Он тут же слетает с кровати и приносит мне стакан и вкладывает в дрожащие пальцы. Просто сон. Я так и знала. Выпиваю прохладную жидкость залпом, а Давид сам стирает капли с моих губ, целует и тут же смотрит внимательно и напряженно в глаза.
– Кто такой Леша, твою мать?!
Месяц ранее пролога
Страх сковывает внутренности. Тело дрожит и сотрясается в болезненной агонии. Мое тело. Ее тело.
Но мучитель упивается этим, снова и снова пронзая девушку своим мерзким отростком и сжимая рукой грудь. Он наслаждается ее слезами, криками боли, отвращением, стискивая шею другой рукой и заставляя задыхаться. Оставляя отметины, клеймо изнасилованной, клеймо жертвы.
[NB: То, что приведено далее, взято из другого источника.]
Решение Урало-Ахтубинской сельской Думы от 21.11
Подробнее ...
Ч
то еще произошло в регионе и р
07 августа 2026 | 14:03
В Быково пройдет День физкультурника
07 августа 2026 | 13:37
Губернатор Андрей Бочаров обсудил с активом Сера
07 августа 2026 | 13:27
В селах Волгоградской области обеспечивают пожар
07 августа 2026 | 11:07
Я, как всегда, смотрю на себя со стороны, рыдая. Знаю, что этот ужас никогда не кончится, знаю, что буду возвращаться в этот чулан дома культуры снова и снова, каждую ночь, каждый раз, когда буду прикрывать глаза и погружаться в царство Морфея.
Я опять здесь, чувствую, как стекают по лицу горячие капли, и смотрю на себя, кричащую от боли и унижения. Смотрю, как когда-то любимый человек совершает акт далекий от любви, уничтожая в юной девушке все чистое и светлое.
И я хочу отвернуться. Как же сильно я хочу на это не смотреть! Хочу забыть это, но не могу, не могу оторвать взгляда от своего бледного лица, просящего о помощи. Но я не могу ей помочь. Как тогда не смогла помочь себе.
Тру место на руке, где до сих пор, казалось, горит сигаретный ожог, и вдруг слышу стук. Он долбит воспаленный слезами и болью мозг. Громче. Еще громче, и я, наконец, могу обернуться.
Сон прерывается.
Резко открываю глаза, с облегчением вздыхая, что сон закончился. Что следующие двадцать часов я не буду видеть этого кошмара.
Снова стук, но теперь в реальности. Стук в дверь, так как звонка не было. Его выжгли. Не слишком удивительно в этом районе отбросов общества. И среди этих отбросов я. Майя Солодова.
Ленок, кашляя, поднимается со своего диванчика и пошатываясь бредет в ванную. Сестре осталось недолго, скоро сердце окончательно остановится, лишая юную девочку возможности ощутить прелесть жизни, исполнить мечты. Если бы в жизни была прелесть.